**What is needed**
Duplicate the records starting at the line containing "Count the number of categories in the chart." and ending at the end of the records, leaving the pictures out of your answer.

**Available data**
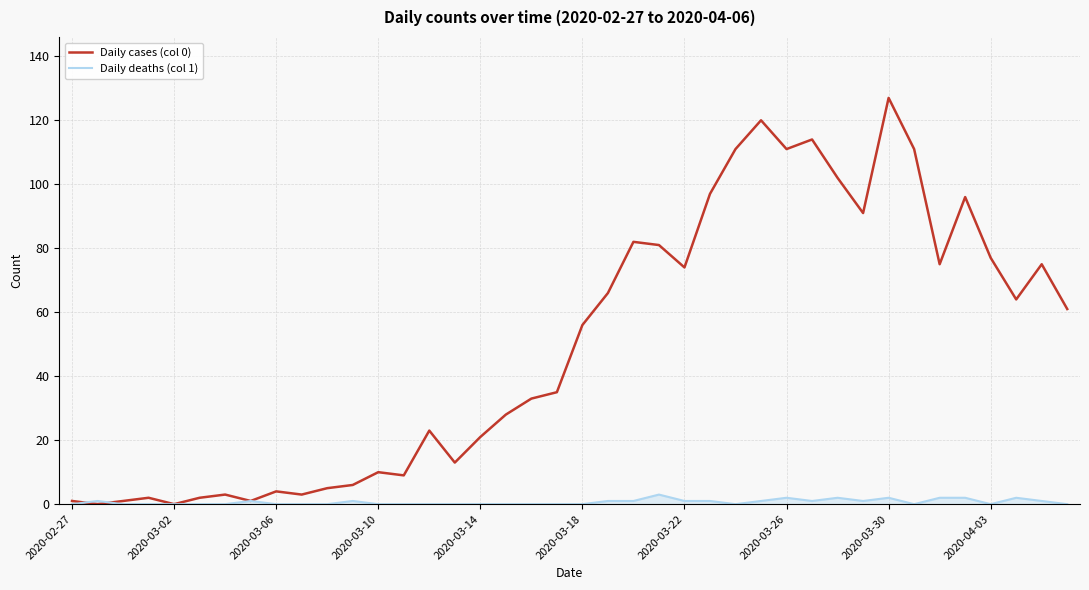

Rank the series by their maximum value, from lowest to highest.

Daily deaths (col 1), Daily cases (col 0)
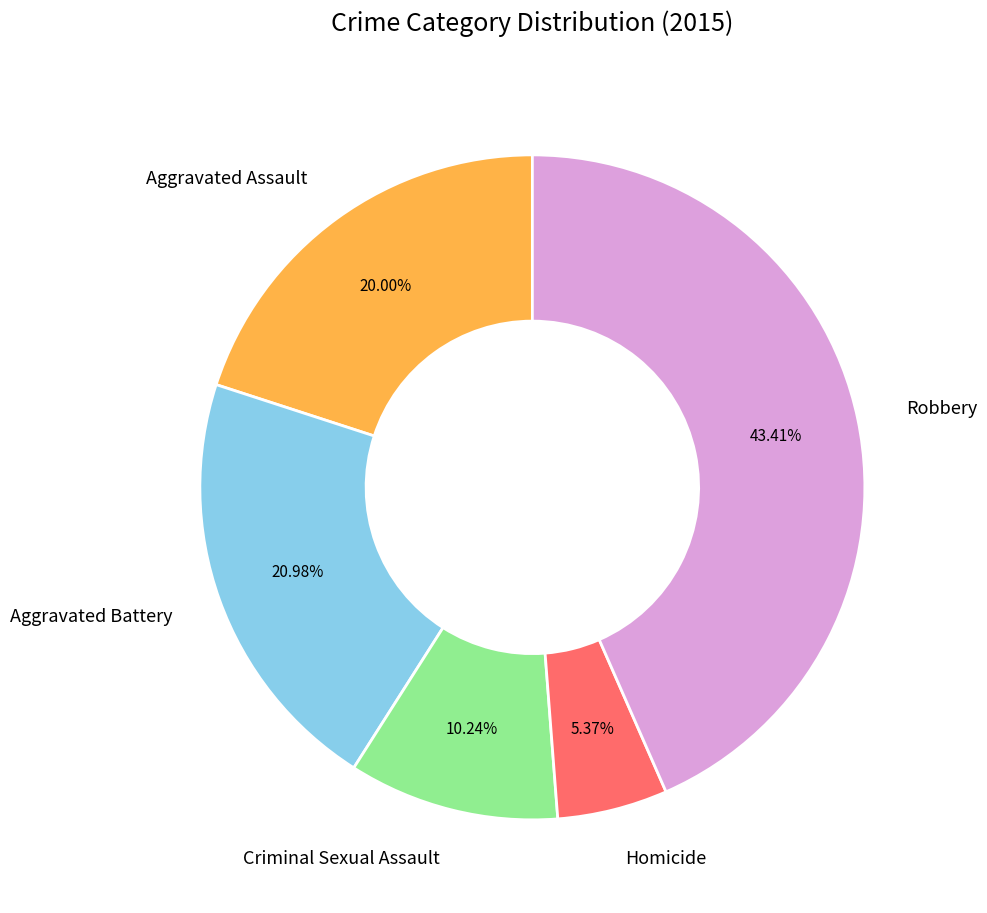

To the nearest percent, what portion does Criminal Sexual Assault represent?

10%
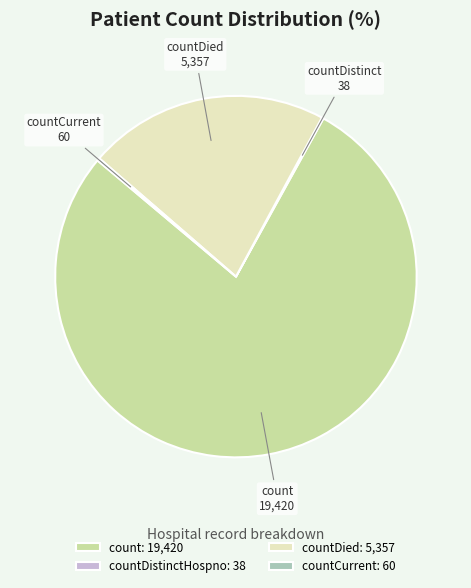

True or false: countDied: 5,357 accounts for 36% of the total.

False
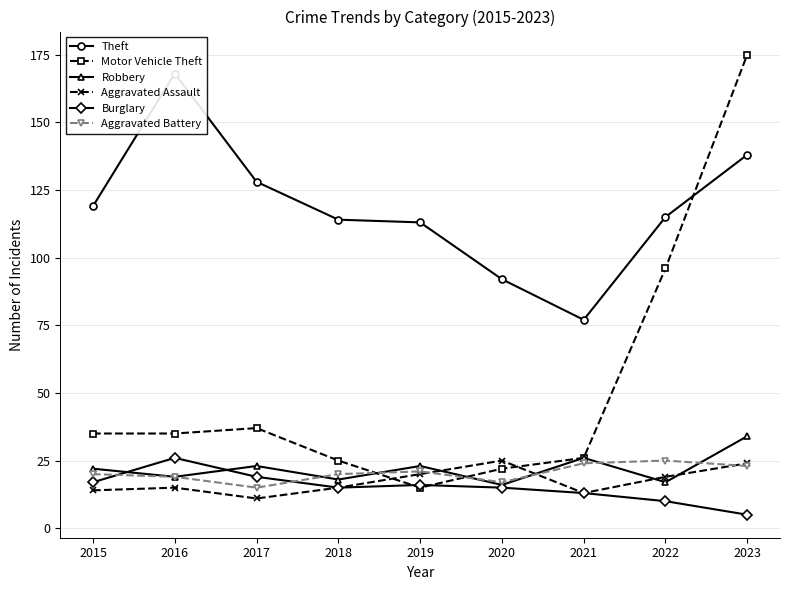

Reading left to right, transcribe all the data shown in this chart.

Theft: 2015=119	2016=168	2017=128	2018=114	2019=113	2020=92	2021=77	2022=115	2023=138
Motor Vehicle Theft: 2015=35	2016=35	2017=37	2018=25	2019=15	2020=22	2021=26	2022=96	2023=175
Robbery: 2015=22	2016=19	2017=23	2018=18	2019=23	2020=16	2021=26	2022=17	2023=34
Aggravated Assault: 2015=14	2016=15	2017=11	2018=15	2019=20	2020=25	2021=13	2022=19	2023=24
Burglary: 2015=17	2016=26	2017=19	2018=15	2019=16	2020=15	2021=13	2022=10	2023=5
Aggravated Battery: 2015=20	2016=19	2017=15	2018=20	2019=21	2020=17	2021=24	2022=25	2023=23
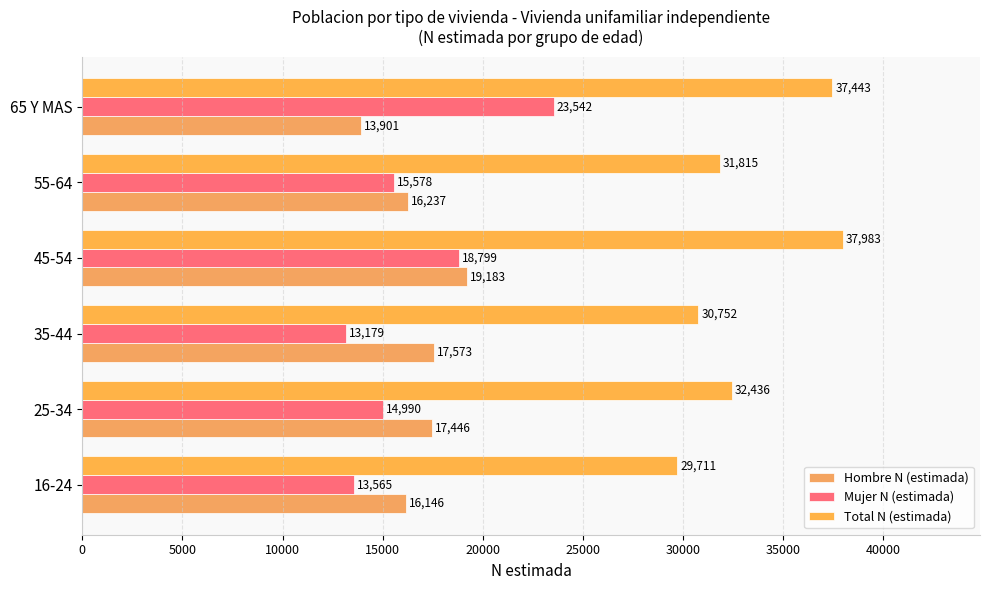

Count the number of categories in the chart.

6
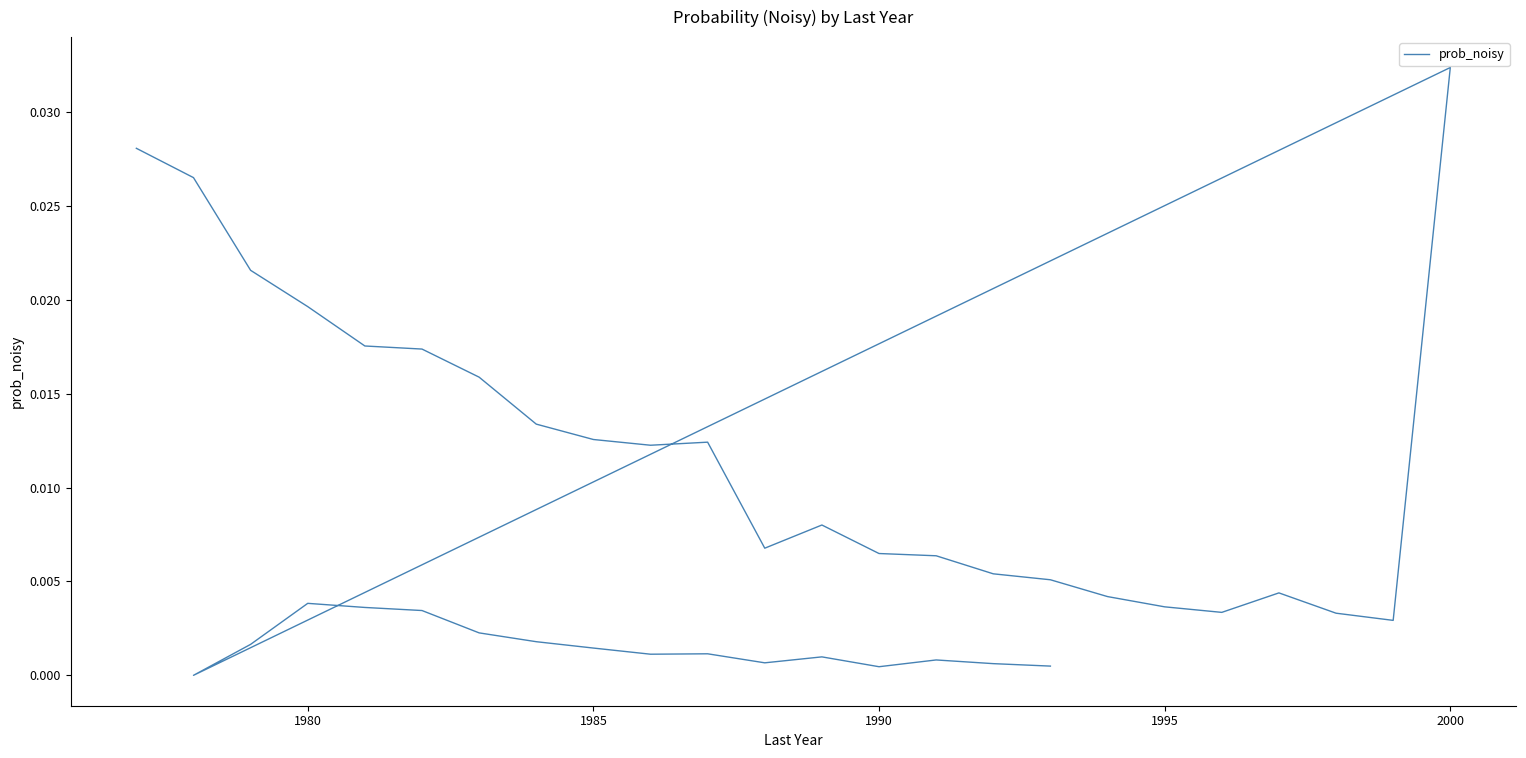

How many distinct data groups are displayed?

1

**Written solution**
Count the number of categories in the chart.

6

How many distinct data groups are displayed?

1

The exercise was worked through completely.